(Texto publicado originalmente aqui no Canela e Hortelã)
Dizer que todos os percursos de vida são únicos é um lugar-comum que, por definição, é de fácil emprego e não tem muito valor acrescentado. No caso de Arturo Sandóval assenta que nem uma luva. Mais, o percurso de vida do trompetista, na actual conjuntura, poderá ser também irrepetível, por razões que lhe são alheias: a recente reaproximação diplomática entre Cuba e os Estados Unidos, respectivamente, país onde Sandoval nasceu e para o qual desertou.
Decorria o ano de 1990 quando Sandoval interrompeu uma digressão europeia com Dizzie Gillespie, seu mentor, para desertar para os Estados Unidos, país que lhe viria a conferir a cidadania em 1999. No ano seguinte, a vida de Arturo deu, literalmente, um filme. Realizado e protagonizado por outro americano-cubano, Andy Garcia, “For Love and Country” relata a história da vida do trompetista.
Anos volvidos, dez (dez!!) Grammys depois, 6 Billboard Awars, um Emmy e a Presidential Medal of Freedom com que Barack Obama o galardoou em 2013, Sandoval esteve ontem de regresso ao Centro Cultural de Belém, depois de por aqui ter passado no ano passado.
O concerto arranca com um blues num tempo rápido, e de imediato se ouve o som intenso e estridente que sai do trompete de Sandoval, que enche o Grande Auditório do Centro Cultural de Belém. Sandoval está irrequieto, faz sinais aos outros músicos, sai de palco no solo do teclista para regressar e ajustar os microfones overhead da bateria, a tempo do baterista iniciar uma sucessão de chases, alternando quatro compassos de solo com o percussionista.
No final do tema, Sandoval dá as boas-vindas ao público, diz-nos que estão “muy contentos de estar aqui” e retoma o cocktail de ritmos e batidas que caracterizou a noite: uma série de ritmos latinos e caribenhos, a espaços sente-se o funk que, aliado ao som dos inúmeros teclados em palco, nos recorda um Herbie Hancock electrónico. Tudo isto com o swing do jazz sempre a espreitar, sempre presente.
E, daí para a frente, o músico cubano começa a tirar coelhos da cartola, uns atrás dos outros. Se no trompete já sabemos do que é capaz – embora as notas ridiculamente agudas que consegue tirar do instrumento não deixem de surpreender o público, que reage ruidosamente à mesma frase em sucessivas oitavas, cada vez mais altas – há muito mais para apreciar.

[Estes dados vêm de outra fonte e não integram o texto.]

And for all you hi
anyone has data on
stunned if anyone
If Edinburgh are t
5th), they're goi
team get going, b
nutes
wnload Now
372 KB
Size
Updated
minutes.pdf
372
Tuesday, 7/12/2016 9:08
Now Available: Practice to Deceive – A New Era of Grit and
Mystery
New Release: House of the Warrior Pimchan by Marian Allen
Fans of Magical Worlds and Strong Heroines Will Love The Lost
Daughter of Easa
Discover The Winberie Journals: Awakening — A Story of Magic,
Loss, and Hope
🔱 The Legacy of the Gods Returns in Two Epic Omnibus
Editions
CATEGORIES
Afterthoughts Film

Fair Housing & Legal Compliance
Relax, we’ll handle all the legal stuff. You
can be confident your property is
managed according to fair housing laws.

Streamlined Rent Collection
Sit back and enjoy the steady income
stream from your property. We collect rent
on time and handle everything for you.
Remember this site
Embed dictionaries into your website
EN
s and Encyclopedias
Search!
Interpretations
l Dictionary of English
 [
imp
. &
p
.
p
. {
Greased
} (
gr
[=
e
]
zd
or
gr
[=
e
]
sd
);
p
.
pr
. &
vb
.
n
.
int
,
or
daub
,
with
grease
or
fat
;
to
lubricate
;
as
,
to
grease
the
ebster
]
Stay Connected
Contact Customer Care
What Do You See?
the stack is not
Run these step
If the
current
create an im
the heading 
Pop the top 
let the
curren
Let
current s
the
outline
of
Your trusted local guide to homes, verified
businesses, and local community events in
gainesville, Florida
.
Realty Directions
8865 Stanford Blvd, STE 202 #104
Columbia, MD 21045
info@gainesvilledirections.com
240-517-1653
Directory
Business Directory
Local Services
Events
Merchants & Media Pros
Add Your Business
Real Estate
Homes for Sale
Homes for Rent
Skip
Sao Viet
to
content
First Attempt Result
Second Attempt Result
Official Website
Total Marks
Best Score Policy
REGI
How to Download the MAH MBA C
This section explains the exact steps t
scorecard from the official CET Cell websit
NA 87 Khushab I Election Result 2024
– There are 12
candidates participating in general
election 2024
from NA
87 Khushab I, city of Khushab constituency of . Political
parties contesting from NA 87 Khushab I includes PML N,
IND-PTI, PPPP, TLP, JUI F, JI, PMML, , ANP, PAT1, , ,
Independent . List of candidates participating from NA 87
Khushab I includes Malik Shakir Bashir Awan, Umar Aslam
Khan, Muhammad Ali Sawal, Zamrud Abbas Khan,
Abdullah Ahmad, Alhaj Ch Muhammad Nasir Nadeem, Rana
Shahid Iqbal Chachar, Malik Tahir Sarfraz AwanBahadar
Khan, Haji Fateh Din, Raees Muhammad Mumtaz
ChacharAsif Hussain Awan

Logo ao segundo tema começa a mostrar-nos o que sabe fazer com as cordas vocais, cantando. Mas é um pouco mais à frente que inicia um solo – o segundo nesse mesmo tema depois de ter solado ao trompete – com uma harpa de boca, que acaba por desembocar num scat frenético. Imita o som de um trompete, mexendo os dedos no microfone como se tivesse os pistões daquele instrumento. Imita também o som do contrabaixo, tocado com os dedos e com arco, o som da bateria. E depois envereda por sons humanos, conversas, gritos, risos e risadas, e é também assim que, a certa altura, o público reage.
E ainda veio o piano. Após expulsar o pianista da frente das teclas pretas e brancas, inicia uma balada sozinho. Depois de uma longa introdução, a balada transforma-se, ganha ritmo e o percussionista começa a acompanhar, inicialmente com maracas, depois num despique de tarola e cow bell que foi um dos momentos altos da noite.
Outro dos momentos marcantes da noite foi a homenagem que fez a Dizzie Gilliespie, a quem Sandoval se diz “eternamente agradecido”, com o tema “Dear Dizz (every day I think of you)”, assim como a versão de “Joy Spring” de Clifford Brown.
Para o encore, Sandoval deixou o “Night in Tunisia”, que acaba por ser, embora apenas implicitamente, a segunda homenagem da noite a Dizzie Gillespie. Depois de os solos terem rodado pelos elementos da banda, Sandoval fica sozinho, à capela. Põe em uso toda extensão da sua longa tessitura, cobrindo dos registos mais graves aos registos mais agudos. Faz truques como o growl, rosnando com o trompete, até a banda se lhe juntar novamente para, com uma sonoridade árabe, conduzir o concerto até ao fim.